__Directions for this task__. Using the listing below, print exactly everything from the line with "- https://x.com/debiru_R" down to the line with "This project is", both included, and nothing more.

————

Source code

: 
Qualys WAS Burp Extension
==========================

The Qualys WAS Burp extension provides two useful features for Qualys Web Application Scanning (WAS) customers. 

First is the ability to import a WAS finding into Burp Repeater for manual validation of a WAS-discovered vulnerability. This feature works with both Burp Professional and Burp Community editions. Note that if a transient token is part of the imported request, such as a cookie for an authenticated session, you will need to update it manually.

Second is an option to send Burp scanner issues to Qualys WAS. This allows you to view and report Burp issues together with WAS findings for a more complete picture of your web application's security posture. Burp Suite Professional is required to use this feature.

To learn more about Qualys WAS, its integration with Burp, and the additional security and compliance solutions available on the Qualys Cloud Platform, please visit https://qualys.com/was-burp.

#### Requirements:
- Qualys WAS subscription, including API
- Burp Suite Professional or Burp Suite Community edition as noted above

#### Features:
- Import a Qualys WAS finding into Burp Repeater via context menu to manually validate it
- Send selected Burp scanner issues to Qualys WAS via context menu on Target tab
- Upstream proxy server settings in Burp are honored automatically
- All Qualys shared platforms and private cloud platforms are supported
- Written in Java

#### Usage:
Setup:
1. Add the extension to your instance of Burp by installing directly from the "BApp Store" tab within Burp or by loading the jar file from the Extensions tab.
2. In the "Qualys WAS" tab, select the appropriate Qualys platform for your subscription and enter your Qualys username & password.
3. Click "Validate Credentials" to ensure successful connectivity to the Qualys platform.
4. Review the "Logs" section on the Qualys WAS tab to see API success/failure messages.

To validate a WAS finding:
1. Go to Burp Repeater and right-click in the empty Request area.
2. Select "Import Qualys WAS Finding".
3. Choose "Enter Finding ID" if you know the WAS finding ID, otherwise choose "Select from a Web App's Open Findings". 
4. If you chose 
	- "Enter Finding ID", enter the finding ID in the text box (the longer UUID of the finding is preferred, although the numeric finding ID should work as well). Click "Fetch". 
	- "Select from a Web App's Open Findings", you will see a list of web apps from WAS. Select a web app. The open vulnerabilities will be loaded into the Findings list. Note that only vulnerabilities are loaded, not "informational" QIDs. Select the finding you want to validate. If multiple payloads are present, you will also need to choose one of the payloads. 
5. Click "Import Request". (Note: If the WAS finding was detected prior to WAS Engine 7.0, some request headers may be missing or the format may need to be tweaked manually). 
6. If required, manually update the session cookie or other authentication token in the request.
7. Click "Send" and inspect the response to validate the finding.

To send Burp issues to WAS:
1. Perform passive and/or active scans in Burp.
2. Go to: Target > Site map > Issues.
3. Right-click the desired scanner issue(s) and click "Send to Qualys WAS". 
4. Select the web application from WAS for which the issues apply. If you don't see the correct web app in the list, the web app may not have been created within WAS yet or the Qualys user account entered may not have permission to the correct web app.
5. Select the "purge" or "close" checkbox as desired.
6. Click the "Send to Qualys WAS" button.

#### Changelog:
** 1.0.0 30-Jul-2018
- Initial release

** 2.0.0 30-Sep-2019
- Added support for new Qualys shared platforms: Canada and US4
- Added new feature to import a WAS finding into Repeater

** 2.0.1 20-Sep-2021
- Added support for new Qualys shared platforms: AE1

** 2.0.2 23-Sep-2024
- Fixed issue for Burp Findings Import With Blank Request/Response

————

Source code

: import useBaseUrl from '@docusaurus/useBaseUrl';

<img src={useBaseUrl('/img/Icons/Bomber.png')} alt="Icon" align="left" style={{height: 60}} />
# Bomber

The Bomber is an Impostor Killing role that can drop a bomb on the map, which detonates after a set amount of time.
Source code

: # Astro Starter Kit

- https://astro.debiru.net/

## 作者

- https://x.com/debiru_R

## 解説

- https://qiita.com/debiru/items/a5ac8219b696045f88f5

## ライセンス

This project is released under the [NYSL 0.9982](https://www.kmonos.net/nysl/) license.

————

__Exercise solution__.
- https://x.com/debiru_R

## 解説

- https://qiita.com/debiru/items/a5ac8219b696045f88f5

## ライセンス

This project is released under the [NYSL 0.9982](https://www.kmonos.net/nysl/) license.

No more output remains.